Royal Mail commercial director Duncan Webb has been appointed first chairman of the British Vehicle Rental and Leasing Association’s (BVRLA) new fleet committee.
BVRLA announced its intention to open membership to end-user fleets a year ago (Fleet News, October 14, 2018) and the committee, introduced earlier this year, marks the next step in its plans to engage and involve fleets in its lobbying activities.
Jay Parmer, current BVRLA director of policy and membership (see panel), said the move would strengthen the association’s ability to present industry issues to Government and policy advisors while also helping to shape its own agenda.
“We already do lobbying work and we represent the customer base in our work,” he said. “So the obvious thing is why don’t they help to shape that policy. It’s a natural evolution and means we don’t have to rely on third party information from members. It sharpens up our messaging.”
The fleet committee is targeting a group of 10-15 “good quality” companies who will be active participants in shaping and driving the agenda. It will meet quarterly.
“Good quality means proactive and engaged, but not necessarily the large companies,” said Parmar. “We want a mix of large and small to give a balanced view. We also want a good geographical spread and companies from a range of sectors.”
Work has already started in a number of areas, including on the BVRLA’s sometimes contentious fair wear and tear guides. “The fleets are helping us to improve the way they are written and laid out – the customer view gives balance and makes it more objective,” said Parmar.

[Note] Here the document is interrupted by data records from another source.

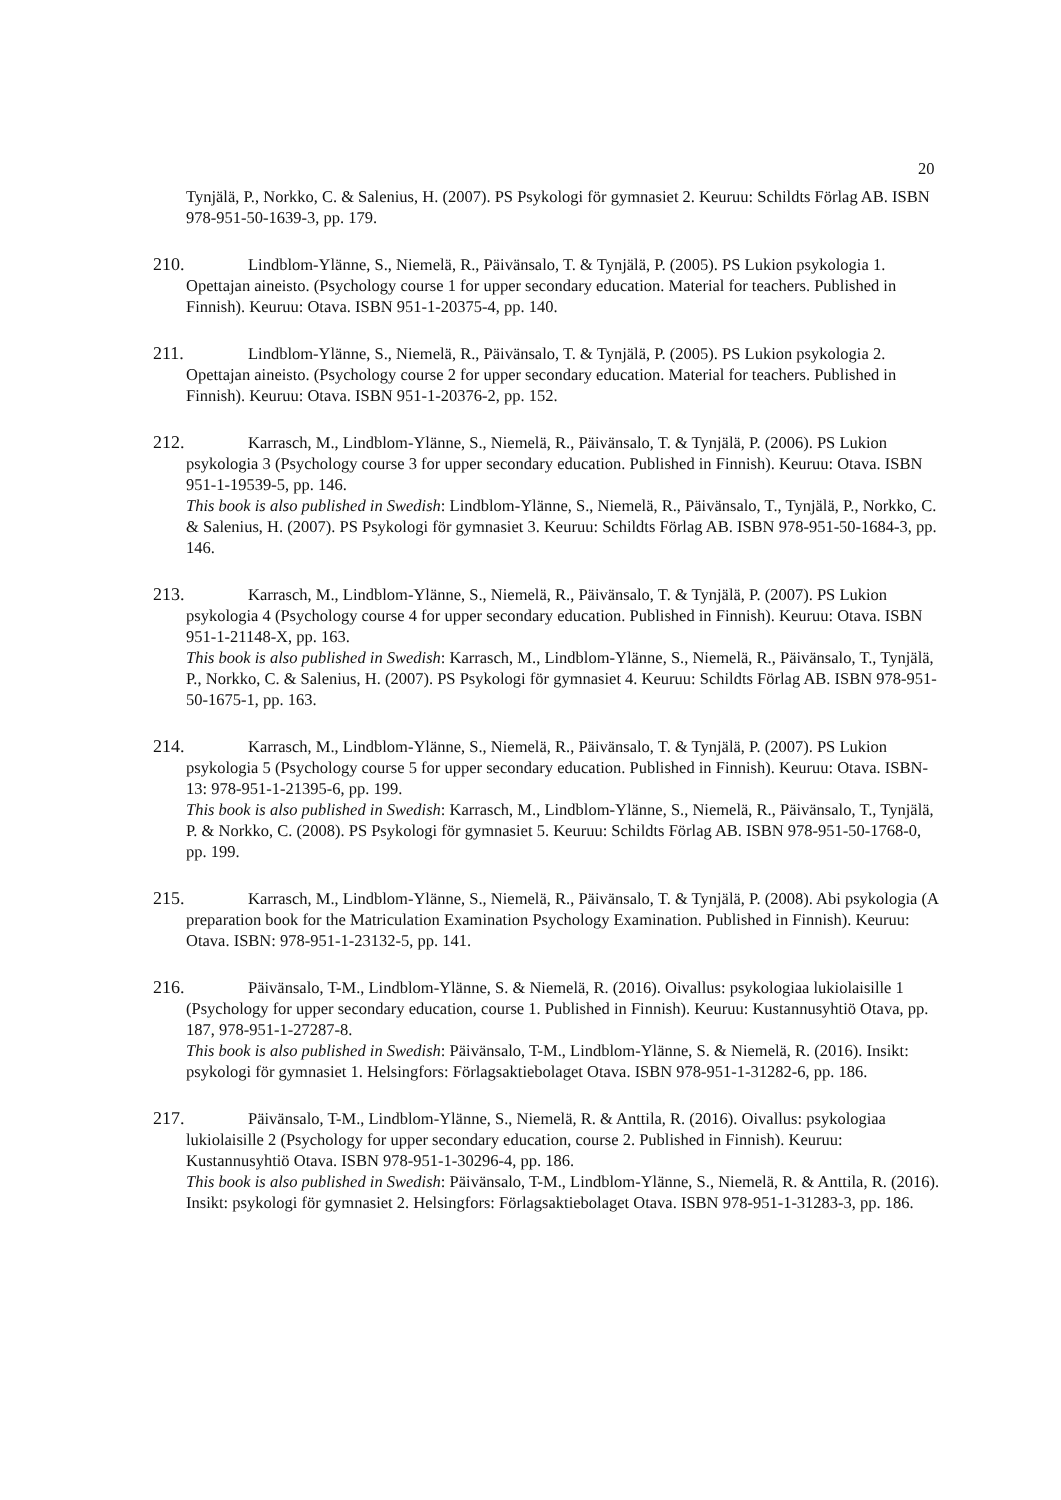20
Tynjälä, P., Norkko, C. & Salenius, H. (2007). PS Psykologi för gymnasiet 2. Keuruu: Schildts Förlag AB. ISBN 978-951-50-1639-3, pp. 179.
210. Lindblom-Ylänne, S., Niemelä, R., Päivänsalo, T. & Tynjälä, P. (2005). PS Lukion psykologia 1. Opettajan aineisto. (Psychology course 1 for upper secondary education. Material for teachers. Published in Finnish). Keuruu: Otava. ISBN 951-1-20375-4, pp. 140.
211. Lindblom-Ylänne, S., Niemelä, R., Päivänsalo, T. & Tynjälä, P. (2005). PS Lukion psykologia 2. Opettajan aineisto. (Psychology course 2 for upper secondary education. Material for teachers. Published in Finnish). Keuruu: Otava. ISBN 951-1-20376-2, pp. 152.
212. Karrasch, M., Lindblom-Ylänne, S., Niemelä, R., Päivänsalo, T. & Tynjälä, P. (2006). PS Lukion psykologia 3 (Psychology course 3 for upper secondary education. Published in Finnish). Keuruu: Otava. ISBN 951-1-19539-5, pp. 146.
This book is also published in Swedish: Lindblom-Ylänne, S., Niemelä, R., Päivänsalo, T., Tynjälä, P., Norkko, C. & Salenius, H. (2007). PS Psykologi för gymnasiet 3. Keuruu: Schildts Förlag AB. ISBN 978-951-50-1684-3, pp. 146.
213. Karrasch, M., Lindblom-Ylänne, S., Niemelä, R., Päivänsalo, T. & Tynjälä, P. (2007). PS Lukion psykologia 4 (Psychology course 4 for upper secondary education. Published in Finnish). Keuruu: Otava. ISBN 951-1-21148-X, pp. 163.
This book is also published in Swedish: Karrasch, M., Lindblom-Ylänne, S., Niemelä, R., Päivänsalo, T., Tynjälä, P., Norkko, C. & Salenius, H. (2007). PS Psykologi för gymnasiet 4. Keuruu: Schildts Förlag AB. ISBN 978-951-50-1675-1, pp. 163.
214. Karrasch, M., Lindblom-Ylänne, S., Niemelä, R., Päivänsalo, T. & Tynjälä, P. (2007). PS Lukion psykologia 5 (Psychology course 5 for upper secondary education. Published in Finnish). Keuruu: Otava. ISBN-13: 978-951-1-21395-6, pp. 199.
This book is also published in Swedish: Karrasch, M., Lindblom-Ylänne, S., Niemelä, R., Päivänsalo, T., Tynjälä, P. & Norkko, C. (2008). PS Psykologi för gymnasiet 5. Keuruu: Schildts Förlag AB. ISBN 978-951-50-1768-0, pp. 199.
215. Karrasch, M., Lindblom-Ylänne, S., Niemelä, R., Päivänsalo, T. & Tynjälä, P. (2008). Abi psykologia (A preparation book for the Matriculation Examination Psychology Examination. Published in Finnish). Keuruu: Otava. ISBN: 978-951-1-23132-5, pp. 141.
216. Päivänsalo, T-M., Lindblom-Ylänne, S. & Niemelä, R. (2016). Oivallus: psykologiaa lukiolaisille 1 (Psychology for upper secondary education, course 1. Published in Finnish). Keuruu: Kustannusyhtiö Otava, pp. 187, 978-951-1-27287-8.
This book is also published in Swedish: Päivänsalo, T-M., Lindblom-Ylänne, S. & Niemelä, R. (2016). Insikt: psykologi för gymnasiet 1. Helsingfors: Förlagsaktiebolaget Otava. ISBN 978-951-1-31282-6, pp. 186.
217. Päivänsalo, T-M., Lindblom-Ylänne, S., Niemelä, R. & Anttila, R. (2016). Oivallus: psykologiaa lukiolaisille 2 (Psychology for upper secondary education, course 2. Published in Finnish). Keuruu: Kustannusyhtiö Otava. ISBN 978-951-1-30296-4, pp. 186.
This book is also published in Swedish: Päivänsalo, T-M., Lindblom-Ylänne, S., Niemelä, R. & Anttila, R. (2016). Insikt: psykologi för gymnasiet 2. Helsingfors: Förlagsaktiebolaget Otava. ISBN 978-951-1-31283-3, pp. 186.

The fleet committee has also met officials from the Department for Transport’s Joint Air Quality Unit to share views on a proposed air quality portal, which is under development for launch in January 2020.
Fleets gave feedback on a vehicle checker tool that allows motorists to enter their registration to see whether they will incur a charge for entering a clean air zone and on the need to have a simple-to-use centralised payment portal with the ability to check multiple vehicles at the same time.
Parmar dismissed fears that the decision to court fleets would lead to conflict with trade associations such as ACFO and Freight Transport Association (FTA), pointing out that both already had BVRLA members, such as leasing and rental companies, within their memberships.
At the time of the announcement, ACFO said it was “surprised and disappointed”, suggesting there was “bound to be conflict when an organisation attempts to represent both suppliers and customers in the same industry”.
However, Parmar said: “I believe it strengthens our voice because we can present a united view. We don’t see it as a conflict. We will be able to give the Government constructive feedback.”
He insisted that BVRLA would continue to work alongside ACFO and FTA, among others, when lobbying Government on policy.
“We can’t underestimate the power of bringing trade bodies together to lobby Government and that won’t change,” he said. “We are not retreating or isolating ourselves; it’s a pragmatic move, not empire building.”
He added: “It will also be right for us to let others lead when relevant, where they have a pool of knowledge that strengthens the voice. We all have core competencies and there are areas where there is overlap and we will work together.”
Examples of cross-association working include topics such as air quality and direct vision standards, whereas other areas, such as lease accounting rules or WLTP for vans, are being led by BVRLA.
“The fleet sector voice is not well understood; it’s the manufacturer and supplier side which has the voice. But we can accelerate the goals and aspiration for the sector; it’s an authentic voice that amplifies the message,” said Parmar.
BVRLA stresses that it doesn’t see fleet as a major revenue stream. It has kept subs low, aligned with its associate membership fees. So far, a handful of fleets have joined, although more have attended meetings.
“We have to show them where the value is; committee meetings aren’t talking shops,” Parmar said.
Following his appointment, Duncan Webb said: “The BVRLA has a long history of supporting its members and this has increasingly involved representing the voice of fleet operators. The creation of a fleet operators committee is a natural step to put the operators’ voice into their existing influencing channels with Government policymakers and also give the BVRLA a more balanced view alongside its core membership given it is an independent association. A key outcome and objective from the operators committee will be ensuring the valued work undertaken is achieved on behalf of all fleet operators in the market.”
Jay Parmar to leave BVRLA after 19 years
Jay Parmar, the driving force behind the BVRLA decision to open membership to end-user fleets, is leaving the association after 19 years.
Parmar will take up his new role as chief executive at JIB, the Joint Industry Board for the Electrical Contracting Industry, on October 1.
“I am thrilled to be given the opportunity to lead the JIB team,” Parmar said. “My focus will be to ensure that the organisation remains at the forefront of the industry’s fast pace of change; supporting members and further strengthening the value of membership.”
Thanking Parmar for his service, BVRLA chief executive Gerry Keaney said: “His contribution during the past two decades has helped to drive our industry forward and his commitment to delivering the highest industry standards has supported our members through times of unprecedented change and challenge.”